Я воспринял это, как признание о мыслях про самоубийство».
Это доносит — в буквальном смысле, от слова «донос» — непосредственно Сталину Владимир Петрович Ставский (1900–1943), самый бездарный из всех писателей, побывавших на посту генерального секретаря Союза писателей. Посетив Шолохова во второй половине 30-х годов и вызвав его на доверительный разговор, Ставский явно готовил арест своего конфидента, опасаясь, однако, давать совет самому вождю. (В ином случае он не стал церемониться, попросив наркома Ежова «помочь» с Мандельштамом.) Впрочем, как видим, не исключался и иной исход.
Вышло иначе. Можно сказать: то, что с Маяковским делали (доделывали) посмертно, втискивая — не без его, увы, косвенной помощи — в рамки стереотипа «советский классик», Шолохов сделал с самим собою прижизненно. И так радикально, что его метаморфоза породила общеизвестные сомнения: да точно ли он — автор Тихого Дона (1928–1940)?
В 1954 году, то есть много, много позже того, как в 1928-м возникли и были отвергнуты первые сомнения касательно авторства (и задолго до того, как, с привлечением текстологии и компьютера, нахлынет волна новых), вот что запишет честнейший и чистейший Евгений Львович Шварц (1896–1958):
«…Выступил Шолохов. Нет, никогда не привыкнуть мне к тому, что нет ничего общего между человеческой внешностью и чудесами, что где-то скрыты в ней. Где? вглядываюсь в этого небольшого человека, вслушиваюсь в его южнорусский говор… и ничего не могу понять, теряюсь, никак не хочу верить, что это и есть писатель, которому я так удивляюсь».

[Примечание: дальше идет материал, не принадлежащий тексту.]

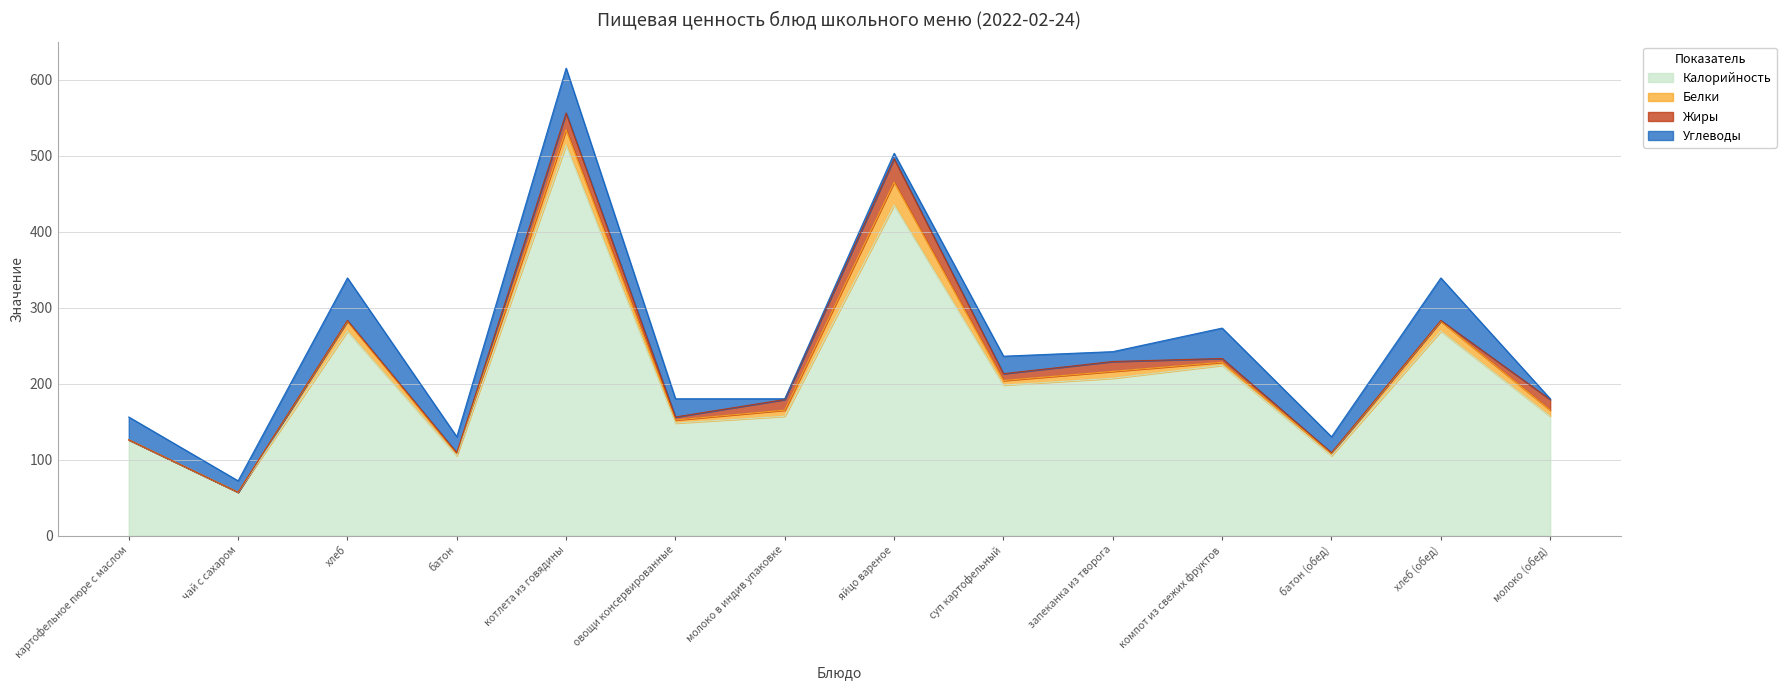

What is the sum of all Калорийность values?

2971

Нет сомнения, что Шварц — в дневниковой прозе! — не прятал боязливого намека на плагиат: речь шла лишь о том, что вот, мол, автор великой книги, а так постыдно гаерствует на Втором съезде писателей! Да еще с чрезвычайным усердием припадая к стопам власти — именно тогда была рождена знаменитая шолоховская формула: зарубежные наши враги лгут, говоря, что советские писатели пишут по указке партии. На деле каждый из нас пишет по указке своего сердца, а уж сердца наши действительно принадлежат партии и народу.